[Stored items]

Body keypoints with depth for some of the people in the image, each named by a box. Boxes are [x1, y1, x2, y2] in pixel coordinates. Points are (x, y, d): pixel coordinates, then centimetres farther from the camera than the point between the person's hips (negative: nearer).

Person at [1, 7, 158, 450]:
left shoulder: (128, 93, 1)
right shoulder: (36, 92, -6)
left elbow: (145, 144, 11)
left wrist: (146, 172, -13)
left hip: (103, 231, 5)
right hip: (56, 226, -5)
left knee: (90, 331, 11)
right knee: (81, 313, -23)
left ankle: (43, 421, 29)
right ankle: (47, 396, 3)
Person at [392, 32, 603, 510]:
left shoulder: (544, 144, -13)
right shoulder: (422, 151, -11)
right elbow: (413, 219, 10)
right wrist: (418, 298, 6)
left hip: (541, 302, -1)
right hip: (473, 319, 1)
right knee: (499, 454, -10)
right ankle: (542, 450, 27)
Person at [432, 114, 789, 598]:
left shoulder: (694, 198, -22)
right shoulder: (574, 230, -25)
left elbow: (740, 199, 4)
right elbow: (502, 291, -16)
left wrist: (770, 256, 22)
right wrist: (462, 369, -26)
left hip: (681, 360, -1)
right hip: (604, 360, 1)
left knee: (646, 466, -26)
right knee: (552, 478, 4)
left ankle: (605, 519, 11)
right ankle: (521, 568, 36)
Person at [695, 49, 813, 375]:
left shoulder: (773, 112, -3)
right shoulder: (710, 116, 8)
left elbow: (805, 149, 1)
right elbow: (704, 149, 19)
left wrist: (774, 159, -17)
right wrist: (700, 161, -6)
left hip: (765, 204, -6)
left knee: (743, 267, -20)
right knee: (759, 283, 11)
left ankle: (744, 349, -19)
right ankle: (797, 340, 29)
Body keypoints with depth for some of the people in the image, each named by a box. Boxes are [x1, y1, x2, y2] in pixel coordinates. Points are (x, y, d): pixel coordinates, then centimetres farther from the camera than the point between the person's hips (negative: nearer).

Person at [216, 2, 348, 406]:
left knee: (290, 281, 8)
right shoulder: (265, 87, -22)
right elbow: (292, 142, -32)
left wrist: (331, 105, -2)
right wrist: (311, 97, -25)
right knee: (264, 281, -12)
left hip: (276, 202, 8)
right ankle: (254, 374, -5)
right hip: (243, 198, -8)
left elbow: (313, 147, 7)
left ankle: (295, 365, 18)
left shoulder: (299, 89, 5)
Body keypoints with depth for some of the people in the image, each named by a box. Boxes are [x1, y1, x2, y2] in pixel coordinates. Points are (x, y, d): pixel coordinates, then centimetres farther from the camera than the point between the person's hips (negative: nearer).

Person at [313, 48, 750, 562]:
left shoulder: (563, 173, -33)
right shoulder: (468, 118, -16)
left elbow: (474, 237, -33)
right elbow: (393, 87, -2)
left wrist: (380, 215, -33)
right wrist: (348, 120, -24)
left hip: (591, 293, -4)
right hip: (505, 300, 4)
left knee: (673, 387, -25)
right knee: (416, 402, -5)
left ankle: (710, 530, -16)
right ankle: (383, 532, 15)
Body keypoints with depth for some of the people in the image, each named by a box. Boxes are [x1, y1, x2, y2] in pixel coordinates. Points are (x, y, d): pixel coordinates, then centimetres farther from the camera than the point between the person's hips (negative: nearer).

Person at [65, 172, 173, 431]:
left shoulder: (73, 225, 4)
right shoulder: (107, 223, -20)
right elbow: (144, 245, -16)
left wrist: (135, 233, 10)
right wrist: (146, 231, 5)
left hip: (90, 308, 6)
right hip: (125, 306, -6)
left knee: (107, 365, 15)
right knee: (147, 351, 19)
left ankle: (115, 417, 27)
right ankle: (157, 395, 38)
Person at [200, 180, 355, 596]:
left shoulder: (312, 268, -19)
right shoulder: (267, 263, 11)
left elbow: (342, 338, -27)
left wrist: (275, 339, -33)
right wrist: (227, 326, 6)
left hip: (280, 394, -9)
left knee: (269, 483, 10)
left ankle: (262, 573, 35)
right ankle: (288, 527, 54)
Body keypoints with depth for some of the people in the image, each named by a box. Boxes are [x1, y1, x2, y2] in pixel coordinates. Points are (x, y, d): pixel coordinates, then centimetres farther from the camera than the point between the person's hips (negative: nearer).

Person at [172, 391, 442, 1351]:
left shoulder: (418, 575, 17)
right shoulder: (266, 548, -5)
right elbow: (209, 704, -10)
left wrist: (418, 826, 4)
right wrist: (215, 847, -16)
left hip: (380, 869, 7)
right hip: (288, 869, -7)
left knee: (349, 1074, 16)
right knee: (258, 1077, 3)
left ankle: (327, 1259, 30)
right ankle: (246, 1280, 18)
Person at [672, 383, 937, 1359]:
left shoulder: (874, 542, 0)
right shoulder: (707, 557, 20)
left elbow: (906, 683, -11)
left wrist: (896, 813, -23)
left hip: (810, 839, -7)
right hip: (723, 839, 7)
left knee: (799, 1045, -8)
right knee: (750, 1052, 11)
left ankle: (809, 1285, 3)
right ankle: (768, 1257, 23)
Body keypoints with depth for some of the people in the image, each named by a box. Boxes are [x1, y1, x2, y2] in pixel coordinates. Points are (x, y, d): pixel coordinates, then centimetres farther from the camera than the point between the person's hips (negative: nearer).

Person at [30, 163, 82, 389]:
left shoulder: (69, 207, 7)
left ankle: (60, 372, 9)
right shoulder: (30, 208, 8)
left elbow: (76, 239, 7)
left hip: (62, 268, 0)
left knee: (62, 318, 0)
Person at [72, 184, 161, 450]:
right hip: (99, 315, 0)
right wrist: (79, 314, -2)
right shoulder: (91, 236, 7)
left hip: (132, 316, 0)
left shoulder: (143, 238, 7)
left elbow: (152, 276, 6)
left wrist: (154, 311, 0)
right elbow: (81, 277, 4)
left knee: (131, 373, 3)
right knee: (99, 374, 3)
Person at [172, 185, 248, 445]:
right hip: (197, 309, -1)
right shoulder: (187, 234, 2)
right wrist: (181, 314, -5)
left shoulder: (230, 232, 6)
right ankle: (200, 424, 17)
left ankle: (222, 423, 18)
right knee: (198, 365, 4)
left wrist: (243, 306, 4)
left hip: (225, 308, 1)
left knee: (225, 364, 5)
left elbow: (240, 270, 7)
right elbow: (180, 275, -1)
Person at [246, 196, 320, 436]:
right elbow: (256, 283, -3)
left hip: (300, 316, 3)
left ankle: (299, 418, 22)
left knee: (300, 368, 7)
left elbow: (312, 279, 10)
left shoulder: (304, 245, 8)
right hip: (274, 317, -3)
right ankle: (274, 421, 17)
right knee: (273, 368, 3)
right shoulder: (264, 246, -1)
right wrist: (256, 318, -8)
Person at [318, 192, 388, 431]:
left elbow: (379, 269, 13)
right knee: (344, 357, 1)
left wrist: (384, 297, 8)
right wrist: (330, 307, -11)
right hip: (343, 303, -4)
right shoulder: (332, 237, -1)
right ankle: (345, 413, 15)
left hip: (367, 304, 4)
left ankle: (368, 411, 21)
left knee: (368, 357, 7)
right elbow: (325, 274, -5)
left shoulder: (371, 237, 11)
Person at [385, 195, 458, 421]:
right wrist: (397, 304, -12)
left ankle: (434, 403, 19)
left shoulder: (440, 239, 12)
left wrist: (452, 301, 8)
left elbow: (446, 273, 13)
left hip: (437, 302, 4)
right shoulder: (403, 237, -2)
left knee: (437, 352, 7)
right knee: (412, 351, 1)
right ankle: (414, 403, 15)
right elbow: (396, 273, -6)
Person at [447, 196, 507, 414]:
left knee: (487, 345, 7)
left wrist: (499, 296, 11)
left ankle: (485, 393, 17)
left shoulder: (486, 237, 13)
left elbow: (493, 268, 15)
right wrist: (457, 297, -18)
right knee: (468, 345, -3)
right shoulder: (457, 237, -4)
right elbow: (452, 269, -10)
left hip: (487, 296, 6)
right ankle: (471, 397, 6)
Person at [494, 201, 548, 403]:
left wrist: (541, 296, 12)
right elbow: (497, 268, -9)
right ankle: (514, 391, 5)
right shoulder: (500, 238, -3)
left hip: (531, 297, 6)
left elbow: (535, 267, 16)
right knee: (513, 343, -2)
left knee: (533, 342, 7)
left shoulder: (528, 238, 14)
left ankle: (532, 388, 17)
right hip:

→ The problem:
Would you retype exactly the lines above, from the line with "right knee: (750, 1052, 11)" to the line with "left shoulder: (230, 232, 6)", with both end lines kept and nothing more?

→ Solution for this exercise:
right knee: (750, 1052, 11)
left ankle: (809, 1285, 3)
right ankle: (768, 1257, 23)
Body keypoints with depth for some of the people in the image, each named by a box. Boxes are [x1, y1, x2, y2] in pixel coordinates. Points are (x, y, d): pixel coordinates, then centimetres farther from the camera than the point between the person's hips (negative: nearer).

Person at [30, 163, 82, 389]:
left shoulder: (69, 207, 7)
left ankle: (60, 372, 9)
right shoulder: (30, 208, 8)
left elbow: (76, 239, 7)
left hip: (62, 268, 0)
left knee: (62, 318, 0)
Person at [72, 184, 161, 450]:
right hip: (99, 315, 0)
right wrist: (79, 314, -2)
right shoulder: (91, 236, 7)
left hip: (132, 316, 0)
left shoulder: (143, 238, 7)
left elbow: (152, 276, 6)
left wrist: (154, 311, 0)
right elbow: (81, 277, 4)
left knee: (131, 373, 3)
right knee: (99, 374, 3)
Person at [172, 185, 248, 445]:
right hip: (197, 309, -1)
right shoulder: (187, 234, 2)
right wrist: (181, 314, -5)
left shoulder: (230, 232, 6)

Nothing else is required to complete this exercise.